Ce sont les performances exceptionnelles d'un instrument - donc la technique, et en l'occurrence, en tête, mon capteur ventilatoire, qui en ont décidé.

Ventilation motrice signifie voix, parole, qui sont des gestuelles.

Précisément, le temps de réponse de ce capteur est expérimentalement celui d'un microphone, ce qui est tout-à-fait unique. Cette iso-synchronie introduit l'aéro-acoustique métrique c’est-à-dire de haute résolution. Phonétiquement considéré, ce capteur fonde la phonétique analogique ventilatoire, le capteur microphonique représentant la phonétique analogique énergétique. C’est pourquoi j’ai nommé ce capteur par le signe «VAP» rappelant la vapeur d’eau et sa désignation en anglais.

En l'utilisant j'ai pu démutiser de jeunes sourds-muets, aider à la réhabilitation parolière post-opératoire, ce, par lecture du patient devant un tracé moniteur qu'il doit lui-même reproduire. Des applications concernent aussi les chanteurs, les orateurs, le secourisme, y compris pour des randonneurs accidentés, par radio transmissions - la parole indiquant un état moins préoccupant que le seul souffle, etc.
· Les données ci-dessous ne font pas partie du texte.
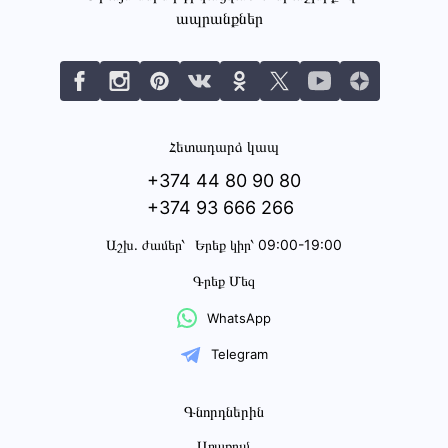
ապրանքներ
Հետադարձ կապ
+374 44 80 90 80
+374 93 666 266
Աշխ․ ժամեր՝
Երեք կիր՝ 09:00-19:00
Գրեք Մեզ
WhatsApp
Telegram
Գնորդներին
Առաքում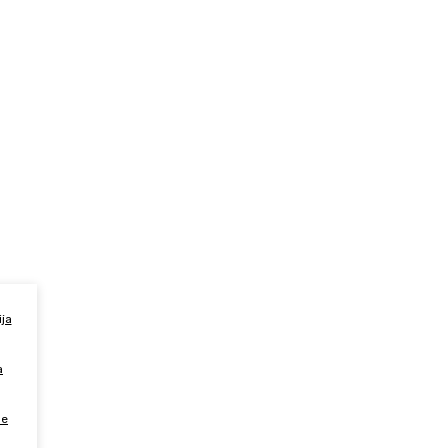
nika
o
ja
a
le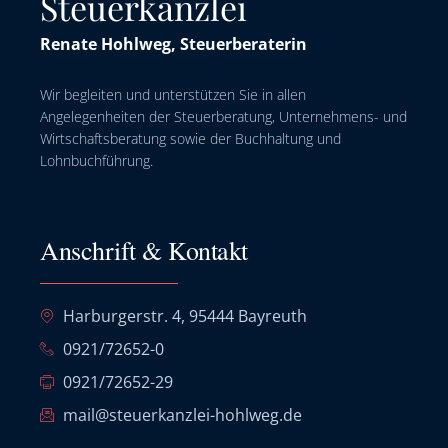
Steuerkanzlei
Renate Hohlweg, Steuerberaterin
Wir begleiten und unterstützen Sie in allen
Angelegenheiten der Steuerberatung, Unternehmens- und
Wirtschaftsberatung sowie der Buchhaltung und
Lohnbuchführung.
Anschrift & Kontakt
Harburgerstr. 4, 95444 Bayreuth
0921/72652-0
0921/72652-29
mail@steuerkanzlei-hohlweg.de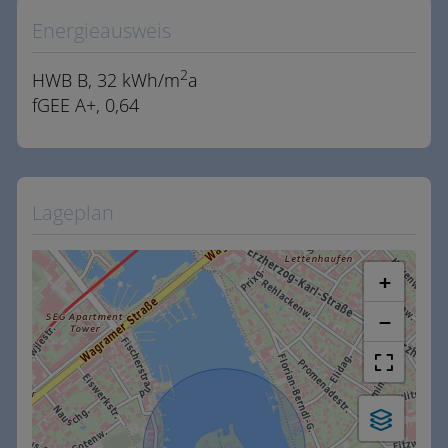
Energieausweis
2
HWB
B, 32 kWh/m
a
fGEE
A+, 0,64
Lageplan
+
−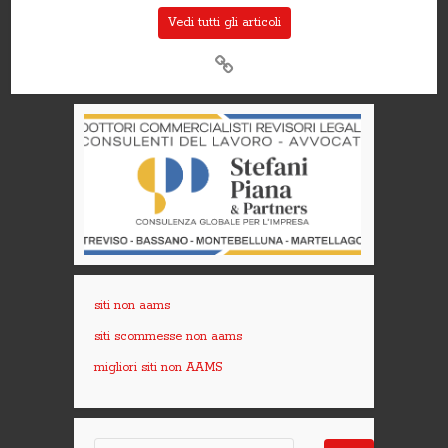
Vedi tutti gli articoli
siti non aams
siti scommesse non aams
migliori siti non AAMS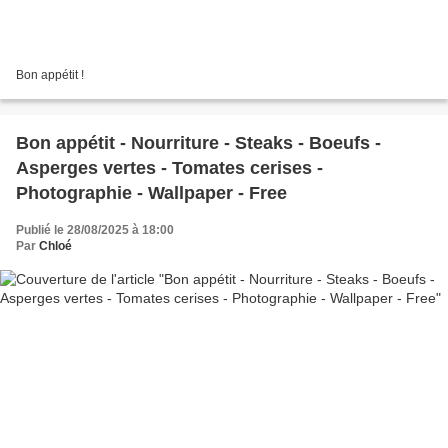
Bon appétit !
Bon appétit - Nourriture - Steaks - Boeufs -
Asperges vertes - Tomates cerises -
Photographie - Wallpaper - Free
Publié le 28/08/2025 à 18:00
Par
Chloé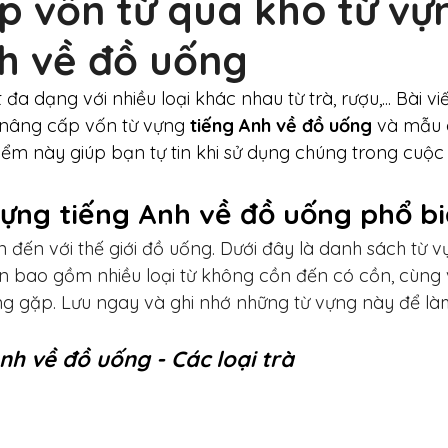
p vốn từ qua kho từ vự
nh về đồ uống
đa dạng với nhiều loại khác nhau từ trà, rượu,... Bài vi
nâng cấp vốn từ vựng
 tiếng Anh về đồ uống
 và mẫu 
iểm này giúp bạn tự tin khi sử dụng chúng trong cuộc
vựng tiếng Anh về đồ uống phổ b
ến với thế giới đồ uống. Dưới đây là danh sách từ v
n bao gồm nhiều loại từ không cồn đến có cồn, cùng vớ
g gặp. Lưu ngay và ghi nhớ những từ vựng này để l
!
nh về đồ uống - Các loại trà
Au plan scientifique des phénomènes fondamentaux, il a permis de découvrir le code lingual : lorsque la langue est coupée, le sujet ne peut plus parler ce qui montre le rôle capital de la langue dans la réalisation de la parole. Mon étude a d'abord porté sur le souffle à l'ONERA (Pr Taillet / Nomarski) où, par une technique qui permet de visualiser les turbulences aériennes, j'ai pu trouver que chaque son linguistique (chaque phon, comme je dis) présente une morphologie spécifique d'ensemble quoique constitué de turbulences qui sont moulées en bordure globale d'où d'ailleurs mon énonciation du concept d’ordre chaotique, généralisable, par exemple, à toute société (C.R.Ac.Sc. 1987). Par échographie transverse 3D, j'ai pu montrer qu'au cours d'un prononcé - comme résultat des mouvements de haut en bas et inverse qui sont contemporains de mouvements latéraux d'extension et de contraction - il se forme notamment dans la partie dorsale de la langue des canaux semi-ouverts de morphologie spécifique pour chaque phon; dans ces canaux transitoires, l'air pharyngien est codé de deux façons : un moulage (cf. les turbulences ventilatoires ordonnées) plus un codage en gradient de pression selon que l'on parle fort ou bas, soit un codage global morpho-aérodynamique constituant la voix résultante au niveau du tympan et / ou du microphone (cf. particulièrement, Cahiers d’Anthropologie & Biométrie humaine,1996, XIV, 219).

Le code lingual est le seul code propre à l'Homme, qui s'ajoute au code génétique. C'est le Verbe.